Posted on 04/30/2006 5:47:16 PM PDT by Borges
Jean-Francois Revel, a philosopher, eclectic writer and a journalist whose commentaries on the state of France and the world were for years a mainstay of the French media, died Sunday, his wife said. He was 82.
Revel, who also was a member of the noted Academie Francaise, died at Kremlin-Bicetre Hospital, just south of Paris, said his wife Claude Sarraute, a former journalist herself. The cause of death was not immediately revealed.
Revel, author of about 30 books whose subjects ranged from poetry to gastronomy to politics, became known in later years for his conservative position and pro-American stance as editor-in-chief of the newsweekly L'Express and commentator at that magazine and later at rival Le Point.
One of his latest books, published in 2002, was entitled L'Obsession anti-americaine. Son fonctionnement, ses causes, ses inconsequences (The Anti-American Obsession. Its Functioning, Its Causes, Its Inconsequentialness).
Among other books in his assorted collection of works is Le moine et le philosophe (The Monk and The Philosopher), published in 1997, in collaboration with his son Matthieu Ricard, himself a Buddhist monk who is close to the Dalai Lama.

*DATA EXTRACTS*
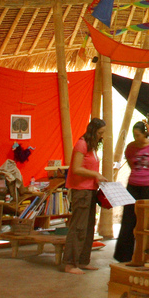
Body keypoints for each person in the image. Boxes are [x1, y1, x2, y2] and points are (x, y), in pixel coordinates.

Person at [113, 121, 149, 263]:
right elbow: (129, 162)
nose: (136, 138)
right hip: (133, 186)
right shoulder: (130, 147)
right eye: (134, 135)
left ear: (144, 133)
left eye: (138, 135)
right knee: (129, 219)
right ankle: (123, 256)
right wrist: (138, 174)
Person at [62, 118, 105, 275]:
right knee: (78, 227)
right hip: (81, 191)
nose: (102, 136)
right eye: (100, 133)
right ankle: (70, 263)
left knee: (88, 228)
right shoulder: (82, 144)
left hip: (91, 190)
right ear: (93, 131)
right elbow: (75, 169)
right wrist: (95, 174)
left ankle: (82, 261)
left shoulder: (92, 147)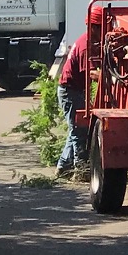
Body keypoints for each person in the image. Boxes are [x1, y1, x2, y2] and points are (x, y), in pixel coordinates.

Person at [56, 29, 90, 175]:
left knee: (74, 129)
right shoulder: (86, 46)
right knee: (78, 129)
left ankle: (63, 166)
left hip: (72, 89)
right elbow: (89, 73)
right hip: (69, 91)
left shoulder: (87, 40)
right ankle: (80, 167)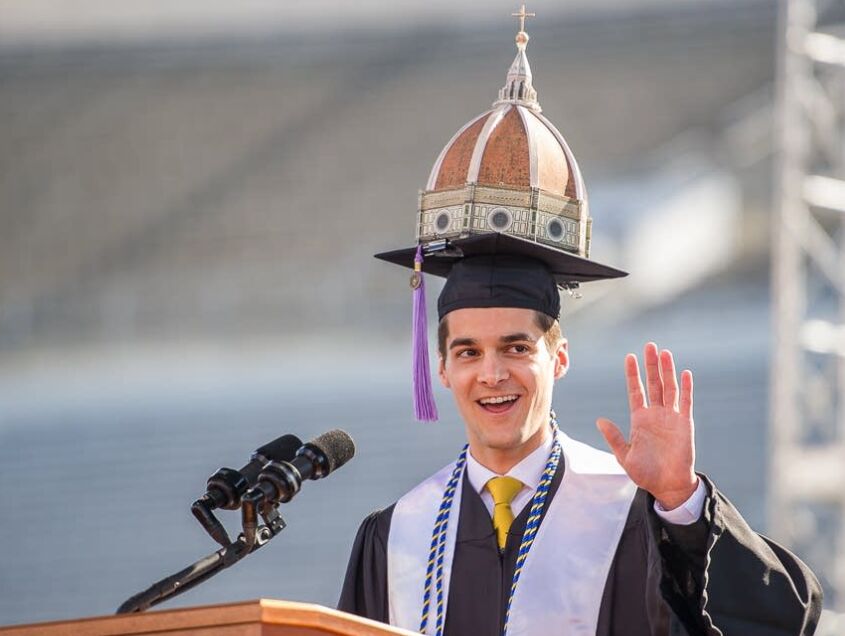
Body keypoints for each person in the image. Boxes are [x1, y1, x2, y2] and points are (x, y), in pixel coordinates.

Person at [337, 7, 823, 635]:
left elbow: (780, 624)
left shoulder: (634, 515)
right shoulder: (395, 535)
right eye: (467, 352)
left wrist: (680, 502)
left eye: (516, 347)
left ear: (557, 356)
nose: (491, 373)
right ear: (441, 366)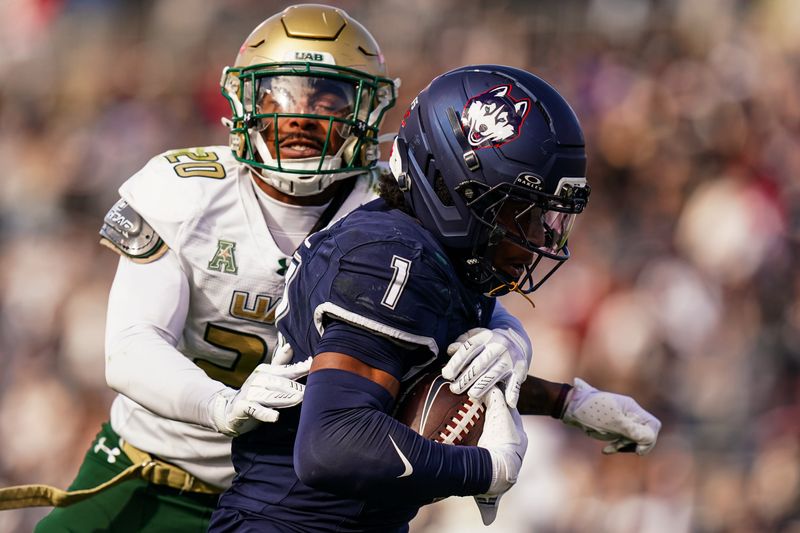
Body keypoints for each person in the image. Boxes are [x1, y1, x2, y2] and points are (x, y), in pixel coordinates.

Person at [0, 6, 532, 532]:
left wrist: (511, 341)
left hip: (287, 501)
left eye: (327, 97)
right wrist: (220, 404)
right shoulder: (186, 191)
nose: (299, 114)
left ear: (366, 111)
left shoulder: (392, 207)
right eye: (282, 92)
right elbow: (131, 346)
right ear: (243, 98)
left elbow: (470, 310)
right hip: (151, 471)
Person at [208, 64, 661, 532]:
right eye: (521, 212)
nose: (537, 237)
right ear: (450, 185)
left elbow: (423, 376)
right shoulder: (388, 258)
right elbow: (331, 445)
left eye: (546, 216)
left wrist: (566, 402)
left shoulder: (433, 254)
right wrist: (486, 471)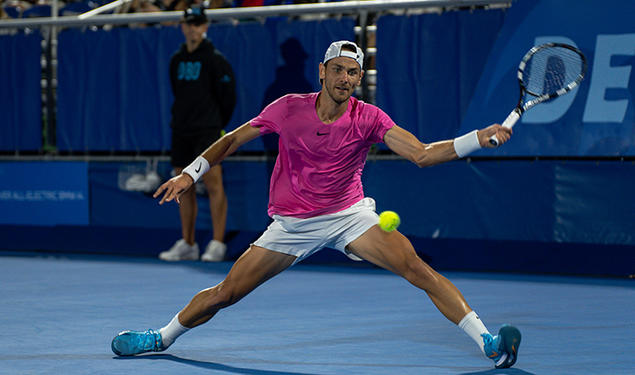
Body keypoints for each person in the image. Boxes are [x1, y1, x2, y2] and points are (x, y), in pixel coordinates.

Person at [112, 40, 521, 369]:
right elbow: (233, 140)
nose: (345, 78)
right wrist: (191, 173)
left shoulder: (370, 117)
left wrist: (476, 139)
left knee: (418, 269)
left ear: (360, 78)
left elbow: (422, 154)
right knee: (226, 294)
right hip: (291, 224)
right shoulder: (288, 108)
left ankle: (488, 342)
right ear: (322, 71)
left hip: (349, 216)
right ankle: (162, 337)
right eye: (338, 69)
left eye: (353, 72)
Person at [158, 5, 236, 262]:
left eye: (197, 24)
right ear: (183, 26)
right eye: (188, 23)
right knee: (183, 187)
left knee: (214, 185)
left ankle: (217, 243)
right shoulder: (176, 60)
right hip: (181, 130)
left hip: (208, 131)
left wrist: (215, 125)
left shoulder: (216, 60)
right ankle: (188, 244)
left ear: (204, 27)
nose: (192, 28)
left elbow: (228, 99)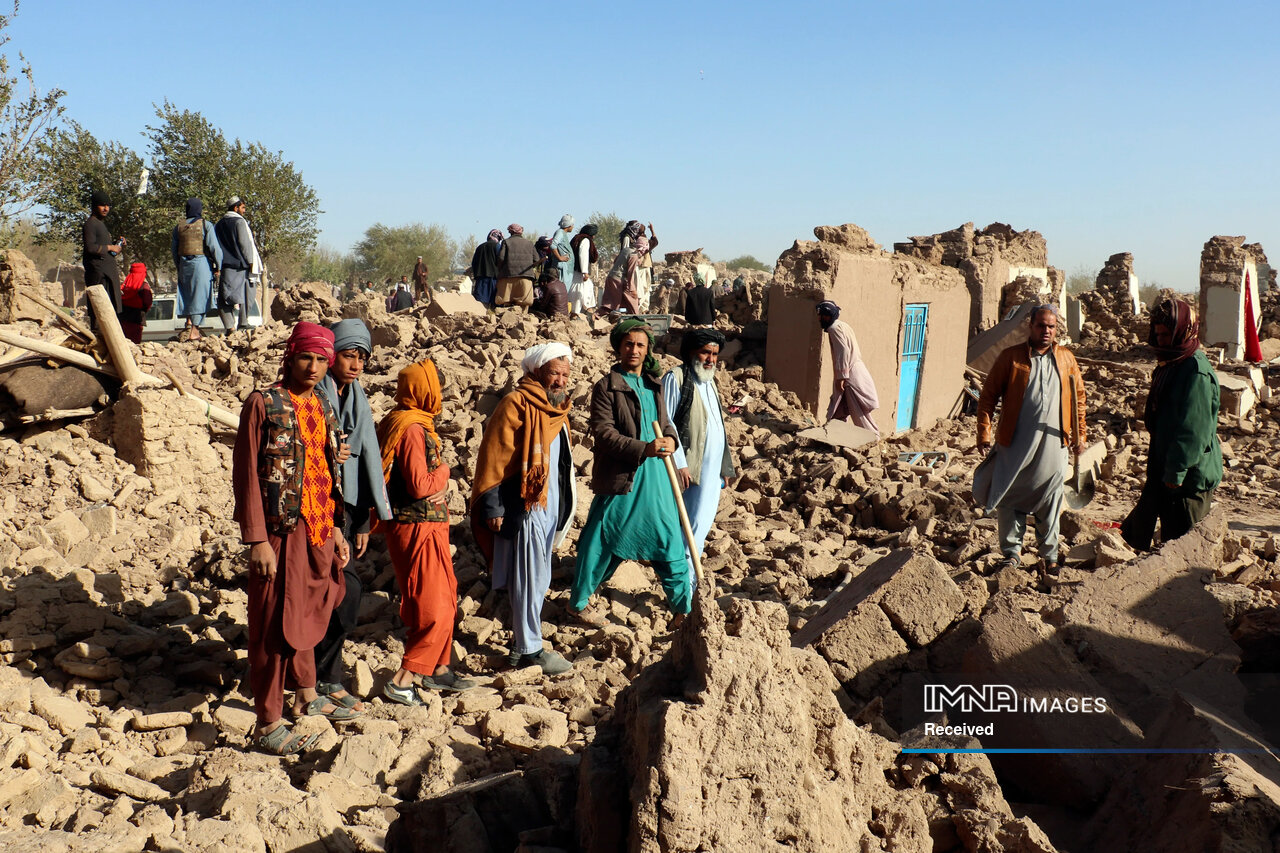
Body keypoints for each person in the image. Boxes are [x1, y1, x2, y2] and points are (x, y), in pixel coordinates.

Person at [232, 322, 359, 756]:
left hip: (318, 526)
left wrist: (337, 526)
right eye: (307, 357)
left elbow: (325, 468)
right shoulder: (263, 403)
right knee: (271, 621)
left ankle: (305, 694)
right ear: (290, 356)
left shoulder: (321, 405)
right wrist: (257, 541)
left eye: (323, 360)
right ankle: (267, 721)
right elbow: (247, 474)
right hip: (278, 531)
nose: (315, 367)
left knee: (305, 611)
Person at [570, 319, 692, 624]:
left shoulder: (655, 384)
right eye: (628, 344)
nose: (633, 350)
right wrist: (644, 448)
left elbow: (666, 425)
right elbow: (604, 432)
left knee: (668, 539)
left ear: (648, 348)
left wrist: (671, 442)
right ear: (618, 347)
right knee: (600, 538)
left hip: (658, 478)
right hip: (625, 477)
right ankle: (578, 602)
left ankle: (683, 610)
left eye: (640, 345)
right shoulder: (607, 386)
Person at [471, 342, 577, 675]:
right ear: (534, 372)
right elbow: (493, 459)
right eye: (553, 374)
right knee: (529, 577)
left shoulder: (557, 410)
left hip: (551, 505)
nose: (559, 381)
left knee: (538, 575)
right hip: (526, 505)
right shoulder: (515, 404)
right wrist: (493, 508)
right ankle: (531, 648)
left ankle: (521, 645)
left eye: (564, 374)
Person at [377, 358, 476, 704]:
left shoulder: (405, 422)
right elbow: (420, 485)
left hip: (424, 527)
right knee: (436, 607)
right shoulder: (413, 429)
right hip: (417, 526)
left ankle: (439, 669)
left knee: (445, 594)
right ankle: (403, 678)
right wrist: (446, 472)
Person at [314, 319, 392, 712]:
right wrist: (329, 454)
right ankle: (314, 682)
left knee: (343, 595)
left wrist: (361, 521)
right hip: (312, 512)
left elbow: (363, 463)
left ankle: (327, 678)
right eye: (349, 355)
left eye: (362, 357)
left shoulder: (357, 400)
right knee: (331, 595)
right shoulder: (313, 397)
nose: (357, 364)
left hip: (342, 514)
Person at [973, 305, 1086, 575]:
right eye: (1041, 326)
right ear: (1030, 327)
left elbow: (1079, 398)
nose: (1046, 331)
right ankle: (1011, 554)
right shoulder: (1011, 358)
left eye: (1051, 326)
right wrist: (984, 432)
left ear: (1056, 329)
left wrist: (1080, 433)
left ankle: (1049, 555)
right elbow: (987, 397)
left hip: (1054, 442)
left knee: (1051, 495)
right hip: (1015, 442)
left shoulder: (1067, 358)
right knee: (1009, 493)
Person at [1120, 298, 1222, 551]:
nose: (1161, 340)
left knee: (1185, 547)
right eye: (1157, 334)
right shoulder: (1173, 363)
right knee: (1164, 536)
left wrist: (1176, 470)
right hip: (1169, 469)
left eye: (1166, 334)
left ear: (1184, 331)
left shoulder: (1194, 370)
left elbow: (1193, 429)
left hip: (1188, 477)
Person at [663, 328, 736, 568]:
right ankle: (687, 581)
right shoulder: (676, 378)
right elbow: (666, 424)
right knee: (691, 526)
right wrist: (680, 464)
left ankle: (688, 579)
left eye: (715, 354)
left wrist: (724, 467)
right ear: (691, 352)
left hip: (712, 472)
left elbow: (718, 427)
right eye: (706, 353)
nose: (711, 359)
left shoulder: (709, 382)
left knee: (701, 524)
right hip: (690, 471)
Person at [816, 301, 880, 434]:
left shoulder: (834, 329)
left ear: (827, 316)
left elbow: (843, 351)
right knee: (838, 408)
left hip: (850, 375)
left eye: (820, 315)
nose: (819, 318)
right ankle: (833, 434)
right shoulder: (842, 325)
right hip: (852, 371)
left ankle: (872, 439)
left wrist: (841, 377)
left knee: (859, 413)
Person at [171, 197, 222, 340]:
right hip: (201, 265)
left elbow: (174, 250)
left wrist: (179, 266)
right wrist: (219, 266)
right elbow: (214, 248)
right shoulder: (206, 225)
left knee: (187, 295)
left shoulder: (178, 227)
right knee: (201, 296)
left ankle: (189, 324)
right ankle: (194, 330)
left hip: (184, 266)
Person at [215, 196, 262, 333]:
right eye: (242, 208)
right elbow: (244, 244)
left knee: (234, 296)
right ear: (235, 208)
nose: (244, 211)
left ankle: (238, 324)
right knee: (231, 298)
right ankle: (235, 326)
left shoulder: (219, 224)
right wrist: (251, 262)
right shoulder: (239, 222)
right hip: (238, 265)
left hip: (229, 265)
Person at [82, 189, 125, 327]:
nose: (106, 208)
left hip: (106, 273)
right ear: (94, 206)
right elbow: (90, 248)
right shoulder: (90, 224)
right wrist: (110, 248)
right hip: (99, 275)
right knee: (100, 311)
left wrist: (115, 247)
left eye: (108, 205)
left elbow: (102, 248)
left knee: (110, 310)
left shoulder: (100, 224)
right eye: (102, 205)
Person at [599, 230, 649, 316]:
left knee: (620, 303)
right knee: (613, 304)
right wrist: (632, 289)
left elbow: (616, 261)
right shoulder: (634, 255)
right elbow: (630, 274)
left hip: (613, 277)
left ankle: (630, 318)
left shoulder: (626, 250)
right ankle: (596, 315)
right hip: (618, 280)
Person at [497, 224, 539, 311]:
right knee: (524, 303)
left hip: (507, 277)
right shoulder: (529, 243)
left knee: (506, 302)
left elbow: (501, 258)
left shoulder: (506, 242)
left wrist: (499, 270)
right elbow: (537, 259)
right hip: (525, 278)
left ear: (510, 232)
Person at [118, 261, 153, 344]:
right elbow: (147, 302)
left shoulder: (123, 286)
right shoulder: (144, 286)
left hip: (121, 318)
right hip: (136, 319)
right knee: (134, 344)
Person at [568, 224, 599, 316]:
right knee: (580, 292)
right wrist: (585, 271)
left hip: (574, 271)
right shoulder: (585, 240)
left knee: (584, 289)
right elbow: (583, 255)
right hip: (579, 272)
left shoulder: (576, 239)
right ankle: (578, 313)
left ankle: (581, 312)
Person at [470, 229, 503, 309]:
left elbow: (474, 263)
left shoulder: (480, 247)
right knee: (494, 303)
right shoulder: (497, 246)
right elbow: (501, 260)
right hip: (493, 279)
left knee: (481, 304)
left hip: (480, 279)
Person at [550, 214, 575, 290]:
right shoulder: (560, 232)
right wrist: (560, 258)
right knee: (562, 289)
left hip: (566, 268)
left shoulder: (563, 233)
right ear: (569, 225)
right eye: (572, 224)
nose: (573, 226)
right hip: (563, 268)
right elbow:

*TO DO*
1. From the article on Jean-Francois Revel's death, quote word for word the passage that begins at "Revel, who also" and ends after "rival Le Point.".
2. Continue the article on Jean-Francois Revel's death from the point where it stops.

*SOLVED PROBLEMS*
1.
Revel, who also was a member of the noted Academie Francaise, died at Kremlin-Bicetre Hospital, just south of Paris, said his wife Claude Sarraute, a former journalist herself. The cause of death was not immediately revealed.
Revel, author of about 30 books whose subjects ranged from poetry to gastronomy to politics, became known in later years for his conservative position and pro-American stance as editor-in-chief of the newsweekly L'Express and commentator at that magazine and later at rival Le Point.

2.
Revel, known as a bon vivant with gourmet tastes, was appointed one of the 40 so-called immortals of the Academie Francaise, a watchdog of the French language, in 1997.
Revel "was a free spirit (whose) works trace a singular, fertile, indispensable path," Prime Minister Dominique de Villepin said.
In his statement, Villepin said Revel "was one of the first to relentlessly denounce Soviet totalitarianism."
Jean d'Ormesson, a fellow "immortal" at the Academie Francaise, called Revel "one of the great intellectuals of our time" and his death "a great loss for the Academie Francaise and for the country."
Born in Marseille on Jan. 19, 1924, Revel obtained a degree in philosophy, then taught French in several high schools, including in Mexico and Florence, Italy. While a prolific writer, he got a late start in his literary career. Starting in 1960, he was employed at three publishing houses, until 1978.
He joined L'Express in 1966, staying there until 1981. He then became a commentator at Le Point and several radio stations.
D'Ormesson, speaking on France-Info radio, noted Revel's "very interesting" political path, moving from Socialist thinking to liberal economic views.
Rest in peace, monsieur. Revel's book "How Democracies Perish" was one of the foundation stones in the building of my own conservative worldview during the 1980's.
You beat me to it! "How Democracies Perish" was a major influence on my conversion to conservatism as well!
France hasn't done much for the world lately. But it did produce Revel. That's something.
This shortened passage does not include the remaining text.